» EXCERPTED PASSAGE:
*** Block opens ***

The US Department of Homeland Security is hoping to find a private company that is technologically capable of providing a system that will track license plates across the nation, according to a new report.

A government proposal noticed by various media outlets including  The Washington Post on Tuesday shows that DHS is trying to gain  the ability to sift through large amounts of data collected from  roadside surveillance cameras and law enforcement license plate  readers.

The justification given on the document in question is that the  database will be able to identify and track immigrants who  entered the United States illegally and are on the run from  authorities. The method could easily create such a vast network  of information, though, that American citizens suspected of no  wrongdoing could easily be snagged in the dragnet and unknowingly  have their information shared between police agencies.


A spokeswoman for the Immigrations and Customs Enforcement agency  (ICE), which falls under DHS authority, said the information  would only be used in a way that it would not put civil liberties  at risk.

It is important to note that this database would be run by a  commercial enterprise and the data would be collected and stored  by the commercial enterprise, not the government,” Gillian  Christensen told the Post, adding that the huge sum of data   “could only be accessed in conjunction with ongoing criminal  investigations or to locate wanted individuals.”

ICE first issued a solicitation last week asking for bids from  contractors willing to build the database. Hypothetically, police  officers would use a police camera or even their own smartphone  to snap a photo of an individual’s license plate and compare  those numbers with a so-called “hot list” of plates already  stored in the national register. Police would be permitted to  access the network 24-hours a day, seven days a week.

*** Block closes ***

» DATA TO EXAMINE:
*** Block opens ***

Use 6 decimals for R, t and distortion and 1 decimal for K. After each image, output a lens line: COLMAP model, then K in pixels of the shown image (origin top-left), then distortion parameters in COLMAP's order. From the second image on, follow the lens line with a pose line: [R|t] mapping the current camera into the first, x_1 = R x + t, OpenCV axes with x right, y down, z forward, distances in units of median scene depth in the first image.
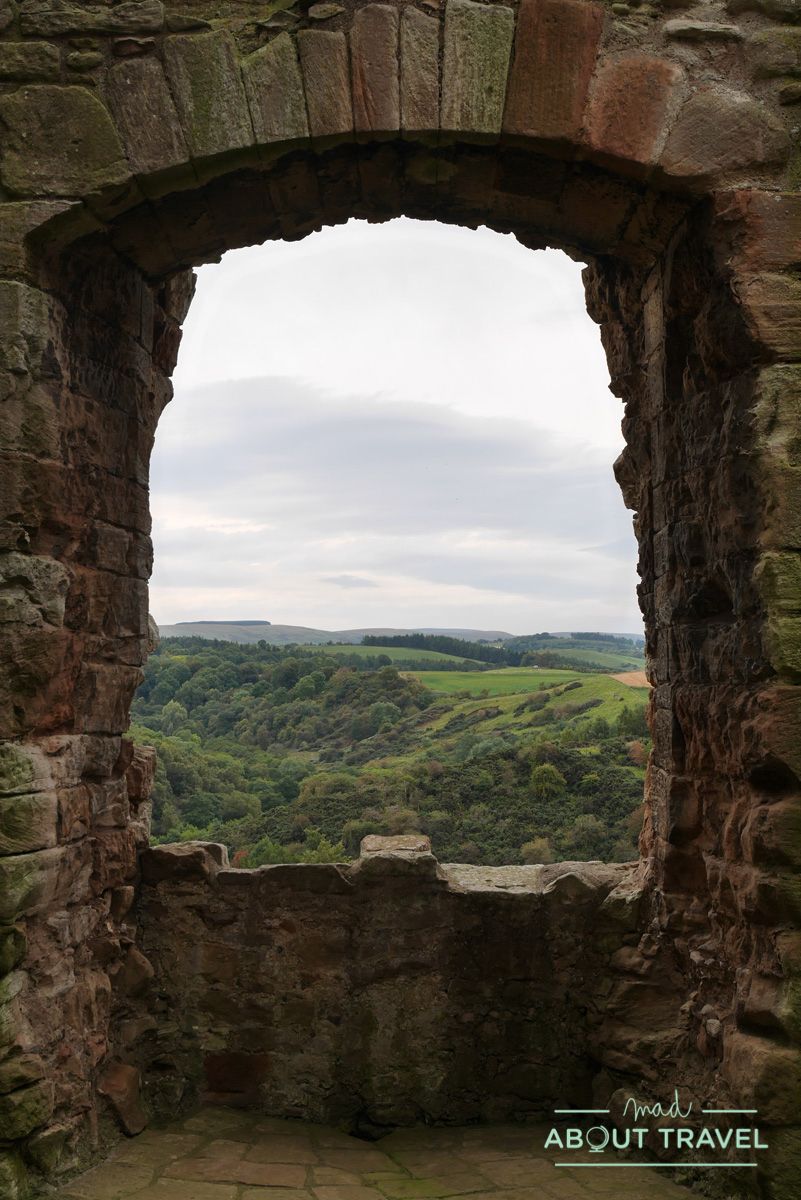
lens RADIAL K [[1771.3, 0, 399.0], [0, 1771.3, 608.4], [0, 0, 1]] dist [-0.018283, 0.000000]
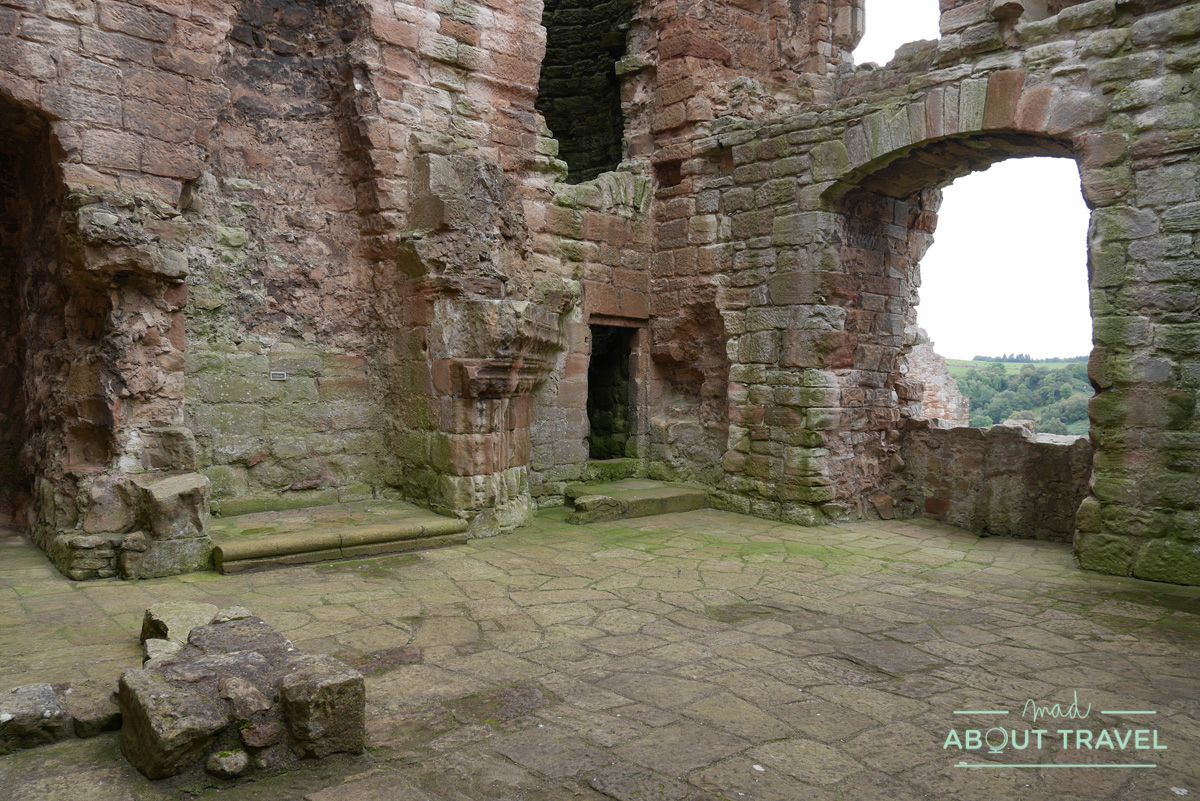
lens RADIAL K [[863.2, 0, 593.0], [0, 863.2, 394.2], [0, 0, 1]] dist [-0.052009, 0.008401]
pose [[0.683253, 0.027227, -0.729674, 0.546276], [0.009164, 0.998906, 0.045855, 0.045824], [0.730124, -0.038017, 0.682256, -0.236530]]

*** Block closes ***
*** Block opens ***

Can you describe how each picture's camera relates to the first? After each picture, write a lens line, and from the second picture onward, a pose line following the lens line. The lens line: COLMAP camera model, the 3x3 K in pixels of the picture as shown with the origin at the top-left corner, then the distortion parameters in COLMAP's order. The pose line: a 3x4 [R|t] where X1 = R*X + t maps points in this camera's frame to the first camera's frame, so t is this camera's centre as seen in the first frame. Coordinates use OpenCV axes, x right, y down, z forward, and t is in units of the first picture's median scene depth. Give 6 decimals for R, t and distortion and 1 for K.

*** Block closes ***

» WORK TO COMPLETE:
Can you write the next part of the article on the DHS license plate tracking database, starting after its final paragraph? The records play no part in this.

» ANSWER AREA:
Perhaps not surprisingly, as reverberations from the National  Security Agency surveillance leak continue to be felt around the  world, civil liberties advocates are not sold on the new idea.

Ultimately, you’re creating a national database of location  information,” Jennifer Lynch, a staff attorney with the  Electronic Frontier Foundation, told the Post on Tuesday.   “When all that data is compiled and aggregated you can track  somebody as they go through their life.”

Prospective luddites considering relocation to the wilderness  should consider, though, that police already use a system similar  to the one proposed. Local authorities have teamed up with  commercial services to gather license plate data for a number of  reasons, with traffic safety perhaps the most common. Police  looking into suspected criminal meetings, for instance, have  compared the information obtained by their own eyes to much  smaller lists.

The technology in use today basically replaces an old analog  function – your eyeballs,” said Chris Metaxas, the chief  executive of DRN, one of the largest databases of license plate  information in the country. “It’s the same thing as a guy  holding his head out the window, looking down the block and  writing license plate numbers down and comparing them against a  list. The technology just makes things better and more  productive.”